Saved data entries
#####

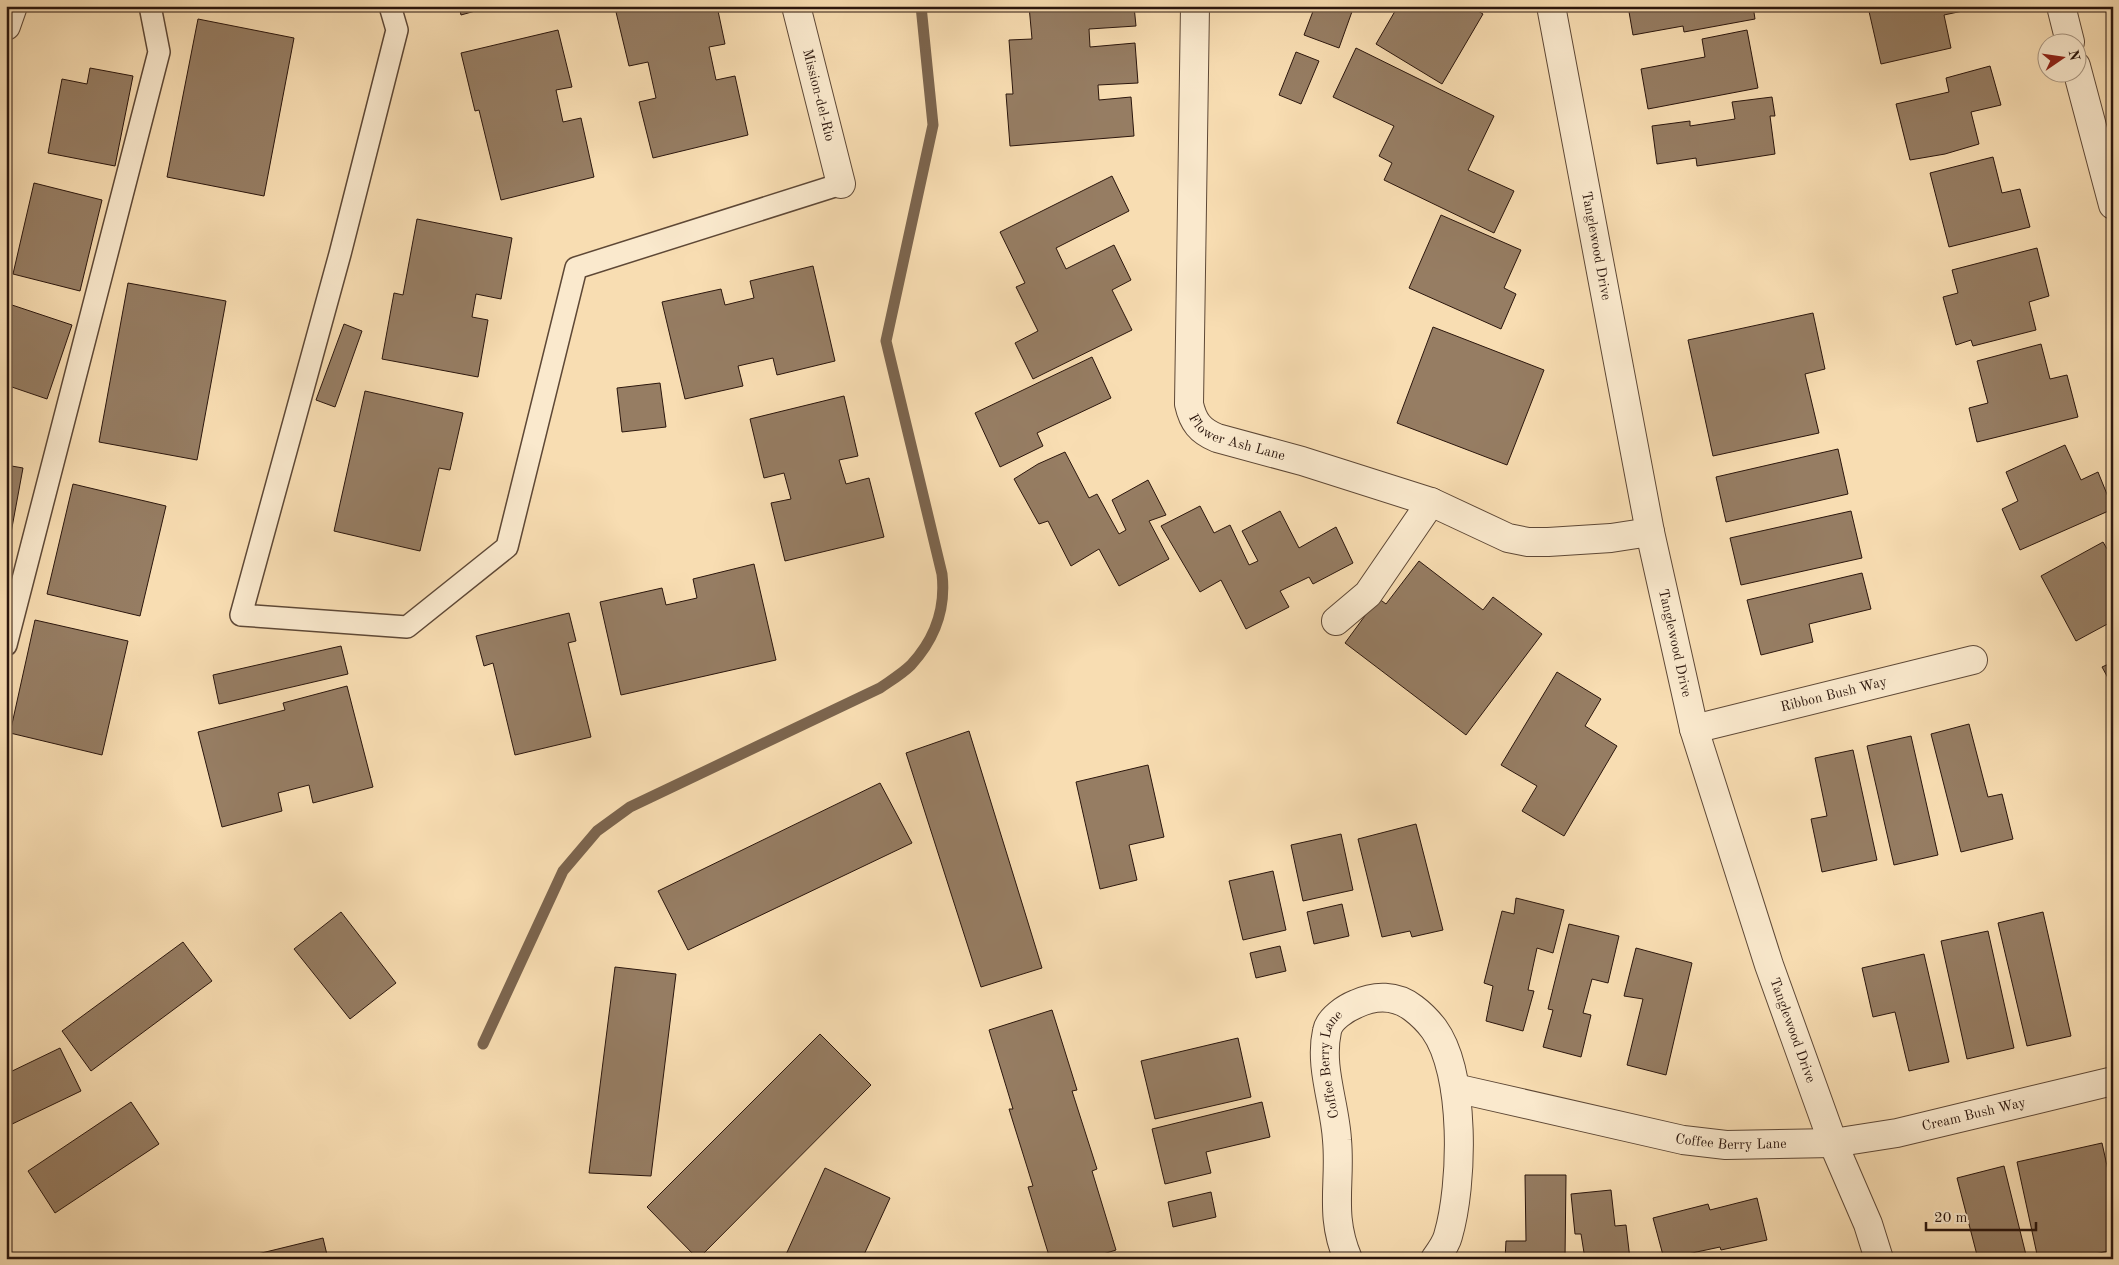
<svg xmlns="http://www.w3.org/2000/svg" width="2119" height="1265" font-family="'Old Standard TT',serif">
<rect width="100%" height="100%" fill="#f8ddb2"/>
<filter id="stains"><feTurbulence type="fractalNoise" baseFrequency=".004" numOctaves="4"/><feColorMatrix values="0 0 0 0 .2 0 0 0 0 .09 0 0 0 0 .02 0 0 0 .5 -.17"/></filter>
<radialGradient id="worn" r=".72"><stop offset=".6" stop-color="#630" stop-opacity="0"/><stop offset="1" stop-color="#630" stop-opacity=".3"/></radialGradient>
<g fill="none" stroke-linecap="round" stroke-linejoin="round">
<path stroke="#7c654e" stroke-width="11" d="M483,1044L563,871L597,831L630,807L880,688C890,681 902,674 911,665C935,639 946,609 942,574L886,341L933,125L921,6"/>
</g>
<path fill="#967d63" stroke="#2b160d" d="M459,6H493L461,15Z
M640,6H717L725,44L709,47L716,80L735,76L748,135L653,158L639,102L656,98L648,62L629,66L616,12Z
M1029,6H1134L1136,26L1089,29L1090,47L1135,43L1138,83L1098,85L1099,100L1131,97L1134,136L1010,146L1006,94H1013L1009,40L1032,39Z
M1315,6H1354L1339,48L1304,35Z
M1398,6L1419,8L1420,6H1470L1483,14L1442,84L1376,44Z
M1628,6H1753L1755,19L1684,32L1683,26L1633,35Z
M1972,6V9L1944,15L1951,48L1881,64L1868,7Z
M198,19L294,38L264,196L167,177Z
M558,30L572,87L556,90L563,122L581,118L594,177L501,200L479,110L475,111L461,53Z
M1747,30L1758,88L1648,109L1641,69L1705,57L1702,39Z
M1356,48L1494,116L1468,170L1514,191L1494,233L1384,180L1392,163L1379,156L1394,126L1333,97Z
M1296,52L1319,61L1301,104L1279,95Z
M1990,66L2001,105L1971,112L1979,144L1945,154L1910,160L1896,104L1949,92L1946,78Z
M90,68L133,76L115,166L48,153L62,79L87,84Z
M1772,97L1775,116H1770L1775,154L1697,166L1696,158L1657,164L1652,126L1690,121V126L1735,119L1732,102Z
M1993,157L2002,193L2020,189L2030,227L1949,247L1930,173Z
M1112,176L1129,211L1056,248L1066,269L1114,245L1131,280L1112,290L1132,330L1033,379L1015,343L1038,331L1016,287L1025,283L1000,232Z
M34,183L102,200L80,291L13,274Z
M1441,215L1521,250L1504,288L1516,294L1501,329L1409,288Z
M417,219L512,238L501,299L476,294L472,317L488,320L478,377L382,359L394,293L403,295Z
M2037,248L2049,296L2029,302L2036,330L1973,346L1971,340L1956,345L1943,297L1958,293L1952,270Z
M813,266L835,361L777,375L773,358L738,366L743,386L685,399L662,302L721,289L725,305L754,298L750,281Z
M128,283L226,301L197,460L99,442Z
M6,303L72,325L47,399L6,385Z
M1813,313L1825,369L1805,374L1819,433L1713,456L1688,340Z
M344,324L362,331L335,407L316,400Z
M1433,327L1544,370L1507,465L1397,423Z
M2041,344L2050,379L2067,375L2078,417L1977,442L1969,408L1988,403L1977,361Z
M1092,357L1111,398L1037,433L1043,446L1000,467L975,413Z
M660,383L666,427L622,432L617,388Z
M365,391L463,413L450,470L439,468L420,551L334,531Z
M844,396L858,456L839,460L846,484L869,478L884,537L785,561L771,503L791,499L784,473L764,478L750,419Z
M2065,445L2081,480L2098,472L2113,509L2020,550L2002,509L2018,501L2006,472Z
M1838,449L1848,494L1726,522L1716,477Z
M1065,452L1089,498L1097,494L1119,534L1126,530L1112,500L1148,480L1166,515L1149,521L1169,559L1119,586L1099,549L1071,566L1048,521L1039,524L1014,479L1038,464Z
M6,465L23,468L6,560Z
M73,484L166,506L140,616L47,594Z
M1200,506L1214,533L1230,525L1249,565L1258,561L1242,531L1280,511L1299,548L1336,527L1353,563L1313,584L1309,577L1280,591L1289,607L1246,629L1221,580L1200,592L1161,526Z
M1851,511L1862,558L1741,585L1730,538Z
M2103,542L2113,559V621L2076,641L2041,576Z
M1419,561L1483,610L1493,597L1542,634L1466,735L1345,643L1378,598L1386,604Z
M754,564L776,660L621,695L600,602L662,588L666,605L697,598L693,579Z
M1862,573L1871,609L1809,624L1813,642L1761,655L1747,600Z
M569,613L576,641L568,643L591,737L515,755L493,663L484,666L476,636Z
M35,620L128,641L102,755L10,733Z
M341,646L348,674L219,704L213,675Z
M2113,662V687L2102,667Z
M1557,672L1601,699L1585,726L1617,746L1564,836L1522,811L1537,786L1501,765Z
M347,686L373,787L313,803L309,785L278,793L282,811L222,827L198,732L285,710L283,703Z
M1969,724L1988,797L2002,794L2013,839L1961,852L1931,734Z
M969,731L1042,968L981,987L906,753Z
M1911,736L1938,855L1894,865L1867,746Z
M1853,750L1877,860L1822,872L1811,819L1827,816L1815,758Z
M1148,765L1164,837L1129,845L1137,880L1100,889L1076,782Z
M880,783L912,843L688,950L658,891Z
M1416,824L1443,930L1412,937L1410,931L1382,937L1358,839Z
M1341,834L1353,890L1303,901L1291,845Z
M1273,871L1286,930L1243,940L1229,881Z
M1516,898L1564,910L1553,953L1537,948L1528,990L1534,991L1523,1031L1486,1021L1493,986L1484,983L1502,911L1514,914Z
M1342,904L1349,936L1314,944L1307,912Z
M341,912L396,983L350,1019L294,949Z
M2043,912L2071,1036L2027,1046L1998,923Z
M1569,924L1619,936L1608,983L1592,979L1583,1013L1591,1015L1581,1057L1543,1047L1553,1010L1548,1009Z
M1988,931L2014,1048L1967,1059L1941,941Z
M183,942L212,981L91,1071L62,1031Z
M1280,946L1286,971L1256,978L1250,953Z
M1636,948L1692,963L1666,1075L1627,1065L1643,999L1624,996Z
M1924,954L1949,1062L1909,1071L1895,1012L1873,1017L1862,968Z
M615,967L676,974L651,1176L589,1173Z
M1052,1010L1077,1090L1072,1091L1097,1169L1092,1171L1116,1250L1087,1259H1050L1028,1187L1033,1186L1009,1109H1013L989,1030Z
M820,1034L871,1085L698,1259L647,1207Z
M1238,1038L1251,1097L1155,1119L1141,1061Z
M60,1048L81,1091L8,1126L6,1074Z
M131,1102L159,1144L55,1213L28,1171Z
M1262,1102L1270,1137L1206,1152L1211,1173L1165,1184L1152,1129Z
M2102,1143L2113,1193V1250L2072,1259H2038L2017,1162Z
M2004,1166L2027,1259H1978L1957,1178Z
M825,1168L890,1198L862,1259H784Z
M1525,1175H1566L1565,1259H1505L1506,1241H1526Z
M1611,1190L1615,1226L1626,1225L1630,1259H1585L1581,1234H1575L1571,1194Z
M1211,1192L1216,1217L1173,1227L1168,1202Z
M1757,1198L1767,1240L1721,1250L1720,1247L1664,1259L1653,1218L1708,1204L1710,1210Z
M323,1238L328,1259H237Z"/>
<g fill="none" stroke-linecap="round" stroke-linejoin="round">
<defs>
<path id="lane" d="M390,6L397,30L340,254L241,615L407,627L507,547L576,268L841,184
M6,645L159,52L150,6"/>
<g id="street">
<path id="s1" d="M796,6L841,184"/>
<path id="s2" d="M1195,6L1189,404C1193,422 1200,431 1217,438L1302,461L1431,502L1508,538L1528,542H1548L1611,538L1650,532"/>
<path id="s3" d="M1551,6L1650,532L1694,729L1769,965L1833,1143L1868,1224L1879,1259"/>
<path d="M2061,6L2070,42"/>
<path d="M6,26L13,6"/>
<path d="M2076,66L2113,205"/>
<path d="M1336,621L1368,594L1431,502"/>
<path id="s4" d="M1694,729L1973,660"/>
<path id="s5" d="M1455,1088L1683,1140L1726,1145L1833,1143L1897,1133L2113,1081"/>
<path id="s6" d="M1348,1259C1329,1215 1341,1183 1337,1140C1335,1104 1319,1067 1327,1031C1329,1019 1346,1008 1356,1004C1375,995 1396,995 1413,1008C1421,1014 1428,1021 1434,1029C1466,1073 1463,1185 1448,1236C1446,1244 1440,1252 1435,1259"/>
</g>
</defs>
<use href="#lane" stroke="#5e4836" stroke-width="24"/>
<use href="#street" stroke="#5e4836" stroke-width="30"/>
<use href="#lane" stroke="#fae9cd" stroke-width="21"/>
<use href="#street" stroke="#fae9cd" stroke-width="28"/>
</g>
<g text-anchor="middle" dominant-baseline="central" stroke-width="4" stroke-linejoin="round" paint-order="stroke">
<g font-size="14" fill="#2b160d" stroke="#fae9cd">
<text stroke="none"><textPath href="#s1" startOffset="92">Mission-del-Rio</textPath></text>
<text stroke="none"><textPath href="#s3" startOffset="244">Tanglewood Drive</textPath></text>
<text stroke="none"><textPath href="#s2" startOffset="462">Flower Ash Lane</textPath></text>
<text stroke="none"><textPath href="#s3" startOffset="649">Tanglewood Drive</textPath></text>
<text stroke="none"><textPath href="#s4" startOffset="144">Ribbon Bush Way</textPath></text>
<text stroke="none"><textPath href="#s3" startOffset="1054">Tanglewood Drive</textPath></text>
<text stroke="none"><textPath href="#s6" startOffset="198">Coffee Berry Lane</textPath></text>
<text stroke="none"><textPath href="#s5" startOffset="528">Cream Bush Way</textPath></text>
<text stroke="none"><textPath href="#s5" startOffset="282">Coffee Berry Lane</textPath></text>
</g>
</g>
<rect width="2119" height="1265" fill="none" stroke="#f8ddb2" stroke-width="25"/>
<rect x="8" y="8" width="2104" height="1250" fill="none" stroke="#2b160d" stroke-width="2.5"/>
<rect x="12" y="12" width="2094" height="1240" fill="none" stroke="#2b160d"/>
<g transform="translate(2062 58) rotate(77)"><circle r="24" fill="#fae9cd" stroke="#a79580"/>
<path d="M0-4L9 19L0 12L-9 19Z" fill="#8f2418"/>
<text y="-8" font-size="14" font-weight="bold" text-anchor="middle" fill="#2b160d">N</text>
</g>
<path d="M1926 1222v8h110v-8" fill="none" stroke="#2b160d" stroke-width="2.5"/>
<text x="1934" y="1222" font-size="15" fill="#2b160d" stroke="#fae9cd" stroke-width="4" paint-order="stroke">20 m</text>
<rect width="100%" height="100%" filter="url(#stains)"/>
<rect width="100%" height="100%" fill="url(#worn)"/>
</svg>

#####

PROBLEM STATEMENT → Report each line of the entries where the word "worn" occurs.

REPLY TO THE TASK →
<radialGradient id="worn" r=".72"><stop offset=".6" stop-color="#630" stop-opacity="0"/><stop offset="1" stop-color="#630" stop-opacity=".3"/></radialGradient>
<rect width="100%" height="100%" fill="url(#worn)"/>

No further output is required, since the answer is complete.